#### Recorded information
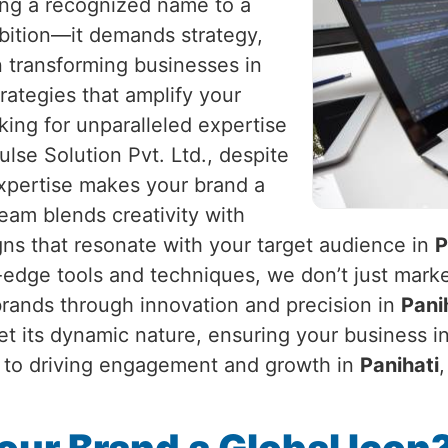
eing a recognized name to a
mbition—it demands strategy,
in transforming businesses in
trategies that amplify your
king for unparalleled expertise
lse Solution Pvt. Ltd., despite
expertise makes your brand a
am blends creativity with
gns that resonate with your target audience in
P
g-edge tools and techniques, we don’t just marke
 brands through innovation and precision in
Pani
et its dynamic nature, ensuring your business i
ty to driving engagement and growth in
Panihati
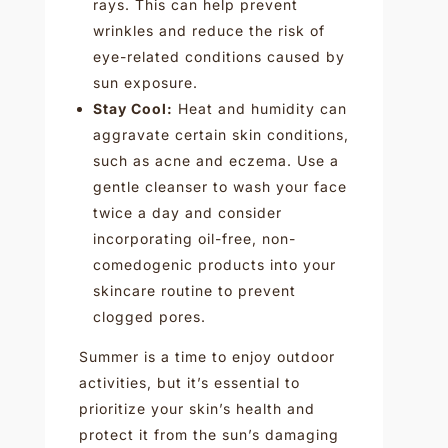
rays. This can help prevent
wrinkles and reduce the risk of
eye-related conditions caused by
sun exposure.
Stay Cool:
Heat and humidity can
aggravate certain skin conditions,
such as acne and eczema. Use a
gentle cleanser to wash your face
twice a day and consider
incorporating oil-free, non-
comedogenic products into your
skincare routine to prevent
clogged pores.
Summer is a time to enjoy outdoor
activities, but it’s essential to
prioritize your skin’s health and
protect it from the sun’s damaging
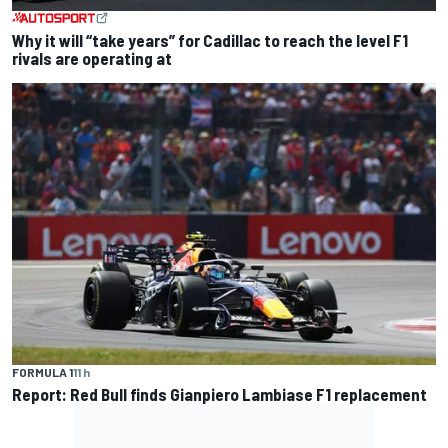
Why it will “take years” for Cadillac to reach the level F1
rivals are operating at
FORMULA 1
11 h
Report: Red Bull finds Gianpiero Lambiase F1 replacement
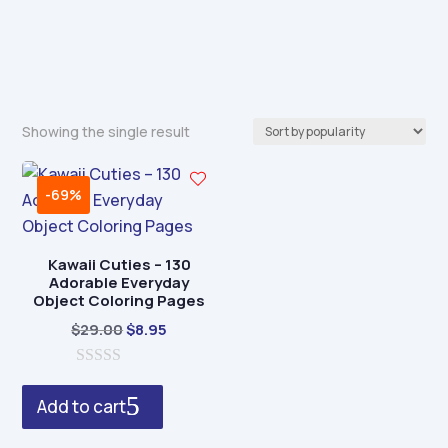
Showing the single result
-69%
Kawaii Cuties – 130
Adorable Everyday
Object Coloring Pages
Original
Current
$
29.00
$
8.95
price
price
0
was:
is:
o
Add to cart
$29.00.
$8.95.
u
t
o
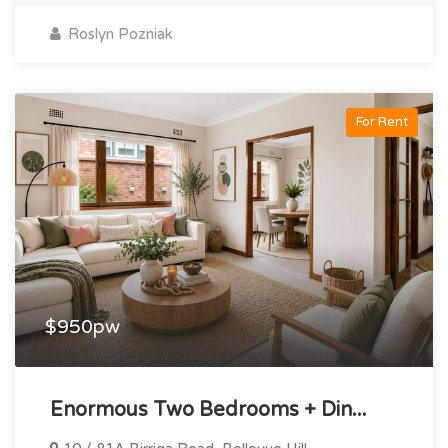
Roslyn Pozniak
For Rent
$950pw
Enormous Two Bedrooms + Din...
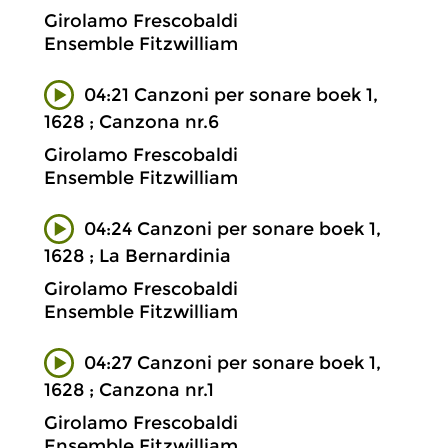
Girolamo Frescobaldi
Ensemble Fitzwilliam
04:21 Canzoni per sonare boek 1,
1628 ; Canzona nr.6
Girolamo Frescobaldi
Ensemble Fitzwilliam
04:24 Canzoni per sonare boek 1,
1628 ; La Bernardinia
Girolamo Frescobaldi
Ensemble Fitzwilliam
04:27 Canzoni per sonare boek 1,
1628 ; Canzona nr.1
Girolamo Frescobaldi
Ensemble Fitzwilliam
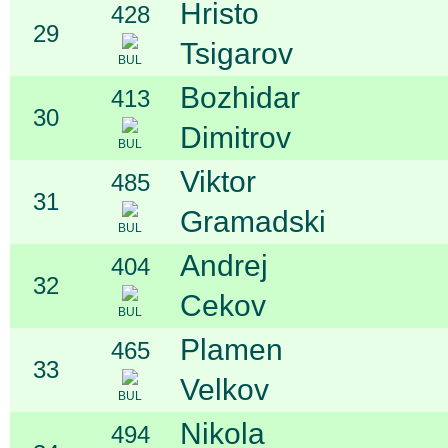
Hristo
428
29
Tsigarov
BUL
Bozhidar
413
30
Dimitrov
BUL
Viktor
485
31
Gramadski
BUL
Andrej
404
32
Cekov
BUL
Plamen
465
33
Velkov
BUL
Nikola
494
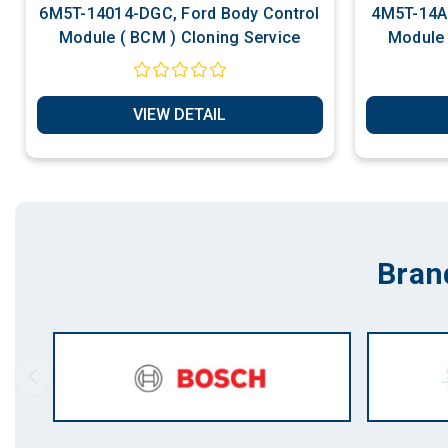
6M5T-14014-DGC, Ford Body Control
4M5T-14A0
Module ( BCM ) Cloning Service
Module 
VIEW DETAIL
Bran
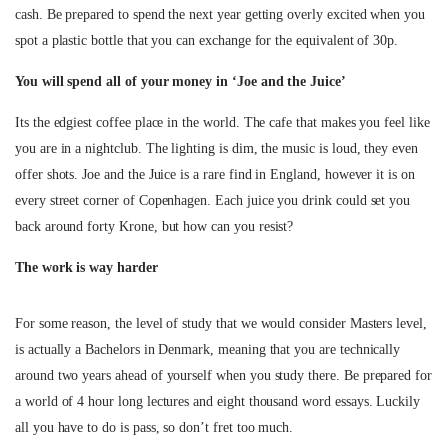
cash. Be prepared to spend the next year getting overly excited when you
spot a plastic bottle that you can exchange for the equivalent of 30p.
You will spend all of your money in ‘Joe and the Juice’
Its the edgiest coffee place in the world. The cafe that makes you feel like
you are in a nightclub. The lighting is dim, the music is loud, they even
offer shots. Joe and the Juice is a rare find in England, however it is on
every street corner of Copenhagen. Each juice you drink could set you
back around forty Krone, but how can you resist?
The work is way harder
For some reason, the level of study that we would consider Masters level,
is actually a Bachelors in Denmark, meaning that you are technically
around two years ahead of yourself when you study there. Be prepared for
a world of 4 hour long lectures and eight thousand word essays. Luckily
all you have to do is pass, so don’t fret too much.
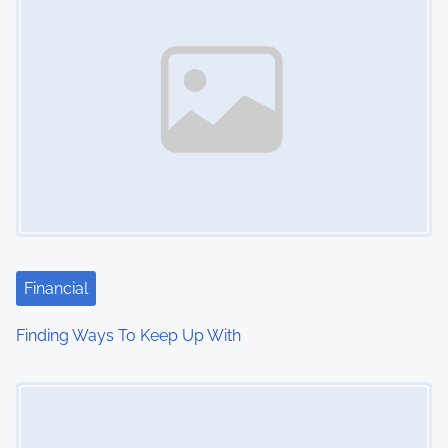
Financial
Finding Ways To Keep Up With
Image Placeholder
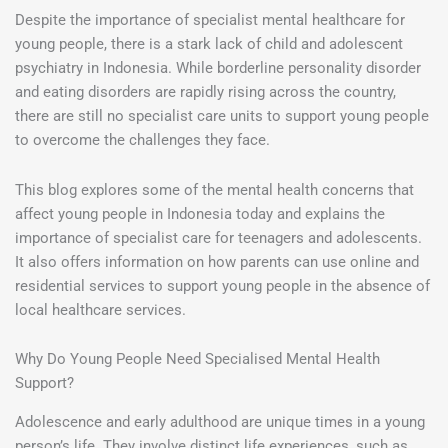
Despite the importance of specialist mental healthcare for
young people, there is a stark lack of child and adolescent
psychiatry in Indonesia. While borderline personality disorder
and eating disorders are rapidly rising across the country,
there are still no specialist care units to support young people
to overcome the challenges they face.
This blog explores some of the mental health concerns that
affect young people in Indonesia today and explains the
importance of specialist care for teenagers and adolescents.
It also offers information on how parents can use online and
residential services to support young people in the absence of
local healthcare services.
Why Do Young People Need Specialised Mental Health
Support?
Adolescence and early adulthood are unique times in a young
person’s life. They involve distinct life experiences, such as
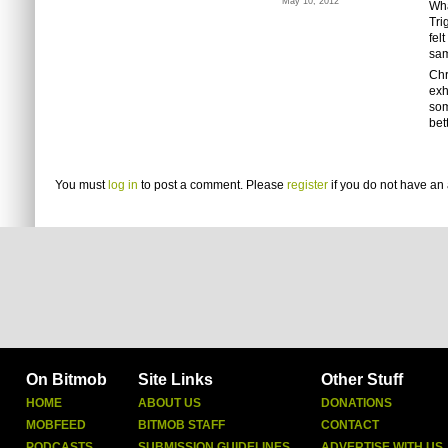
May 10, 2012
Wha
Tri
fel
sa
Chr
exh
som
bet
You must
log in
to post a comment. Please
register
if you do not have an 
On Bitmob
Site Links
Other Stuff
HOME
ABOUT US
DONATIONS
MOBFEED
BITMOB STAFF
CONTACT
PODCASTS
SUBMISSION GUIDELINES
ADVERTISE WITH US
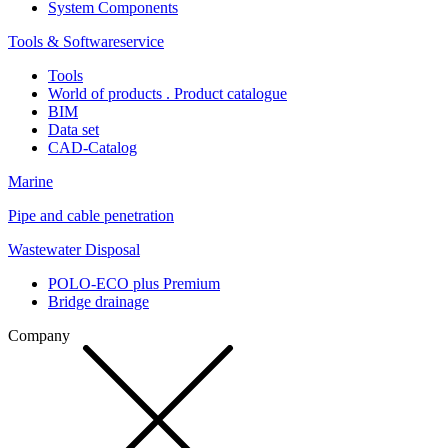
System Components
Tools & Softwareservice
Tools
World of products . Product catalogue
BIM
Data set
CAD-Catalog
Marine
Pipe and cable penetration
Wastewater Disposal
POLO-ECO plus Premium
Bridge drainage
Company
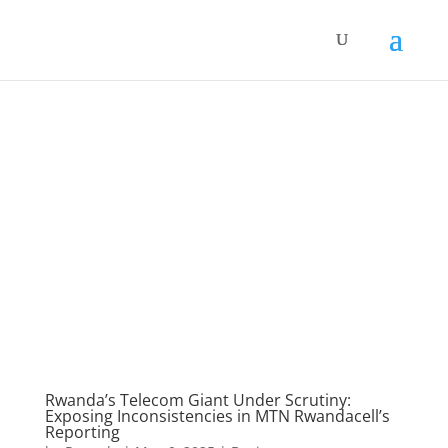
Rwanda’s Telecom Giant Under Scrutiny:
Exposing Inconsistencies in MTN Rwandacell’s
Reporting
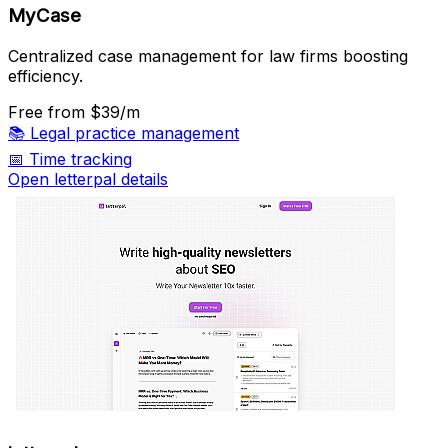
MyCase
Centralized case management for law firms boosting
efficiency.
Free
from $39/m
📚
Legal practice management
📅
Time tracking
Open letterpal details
########
* What to produce
Copy the listing over exactly, skipping the pictures it holds.

* Reply
eing a recognized name to a
mbition—it demands strategy,
in transforming businesses in
trategies that amplify your
king for unparalleled expertise
lse Solution Pvt. Ltd., despite
expertise makes your brand a
am blends creativity with
gns that resonate with your target audience in
P
g-edge tools and techniques, we don’t just marke
 brands through innovation and precision in
Pani
et its dynamic nature, ensuring your business i
ty to driving engagement and growth in
Panihati
rays. This can help prevent
wrinkles and reduce the risk of
eye-related conditions caused by
sun exposure.
Stay Cool:
Heat and humidity can
aggravate certain skin conditions,
such as acne and eczema. Use a
gentle cleanser to wash your face
twice a day and consider
incorporating oil-free, non-
comedogenic products into your
skincare routine to prevent
clogged pores.
Summer is a time to enjoy outdoor
activities, but it’s essential to
prioritize your skin’s health and
protect it from the sun’s damaging
Why it will “take years” for Cadillac to reach the level F1
rivals are operating at
FORMULA 1
11 h
Report: Red Bull finds Gianpiero Lambiase F1 replacement
Showing the single result
-69%
Kawaii Cuties – 130
Adorable Everyday
Object Coloring Pages
Original
Current
$
29.00
$
8.95
price
price
0
was:
is:
o
Add to cart
$29.00.
$8.95.
u
t
o
Roslyn Pozniak
For Rent
$950pw
Enormous Two Bedrooms + Din...
Girolamo Frescobaldi
Ensemble Fitzwilliam
04:21 Canzoni per sonare boek 1,
1628 ; Canzona nr.6
Girolamo Frescobaldi
Ensemble Fitzwilliam
04:24 Canzoni per sonare boek 1,
1628 ; La Bernardinia
Girolamo Frescobaldi
Ensemble Fitzwilliam
04:27 Canzoni per sonare boek 1,
1628 ; Canzona nr.1
Girolamo Frescobaldi
Ensemble Fitzwilliam
Hristo
428
29
Tsigarov
BUL
Bozhidar
413
30
Dimitrov
BUL
Viktor
485
31
Gramadski
BUL
Andrej
404
32
Cekov
BUL
Plamen
465
33
Velkov
BUL
Nikola
494
6M5T-14014-DGC, Ford Body Control
4M5T-14A0
Module ( BCM ) Cloning Service
Module 
VIEW DETAIL
Bran
cash. Be prepared to spend the next year getting overly excited when you
spot a plastic bottle that you can exchange for the equivalent of 30p.
You will spend all of your money in ‘Joe and the Juice’
Its the edgiest coffee place in the world. The cafe that makes you feel like
you are in a nightclub. The lighting is dim, the music is loud, they even
offer shots. Joe and the Juice is a rare find in England, however it is on
every street corner of Copenhagen. Each juice you drink could set you
back around forty Krone, but how can you resist?
The work is way harder
For some reason, the level of study that we would consider Masters level,
is actually a Bachelors in Denmark, meaning that you are technically
around two years ahead of yourself when you study there. Be prepared for
a world of 4 hour long lectures and eight thousand word essays. Luckily
all you have to do is pass, so don’t fret too much.
Financial
Finding Ways To Keep Up With
Image Placeholder
Despite the importance of specialist mental healthcare for
young people, there is a stark lack of child and adolescent
psychiatry in Indonesia. While borderline personality disorder
and eating disorders are rapidly rising across the country,
there are still no specialist care units to support young people
to overcome the challenges they face.
This blog explores some of the mental health concerns that
affect young people in Indonesia today and explains the
importance of specialist care for teenagers and adolescents.
It also offers information on how parents can use online and
residential services to support young people in the absence of
local healthcare services.
Why Do Young People Need Specialised Mental Health
Support?
Adolescence and early adulthood are unique times in a young
person’s life. They involve distinct life experiences, such as
May 10, 2012
Wha
Tri
fel
sa
Chr
exh
som
bet
You must
log in
to post a comment. Please
register
if you do not have an 
On Bitmob
Site Links
Other Stuff
HOME
ABOUT US
DONATIONS
MOBFEED
BITMOB STAFF
CONTACT
PODCASTS
SUBMISSION GUIDELINES
ADVERTISE WITH US
System Components
Tools & Softwareservice
Tools
World of products . Product catalogue
BIM
Data set
CAD-Catalog
Marine
Pipe and cable penetration
Wastewater Disposal
POLO-ECO plus Premium
Bridge drainage
Company
Rwanda’s Telecom Giant Under Scrutiny:
Exposing Inconsistencies in MTN Rwandacell’s
Reporting
MyCase
Centralized case management for law firms boosting
efficiency.
Free
from $39/m
📚
Legal practice management
📅
Time tracking
Open letterpal details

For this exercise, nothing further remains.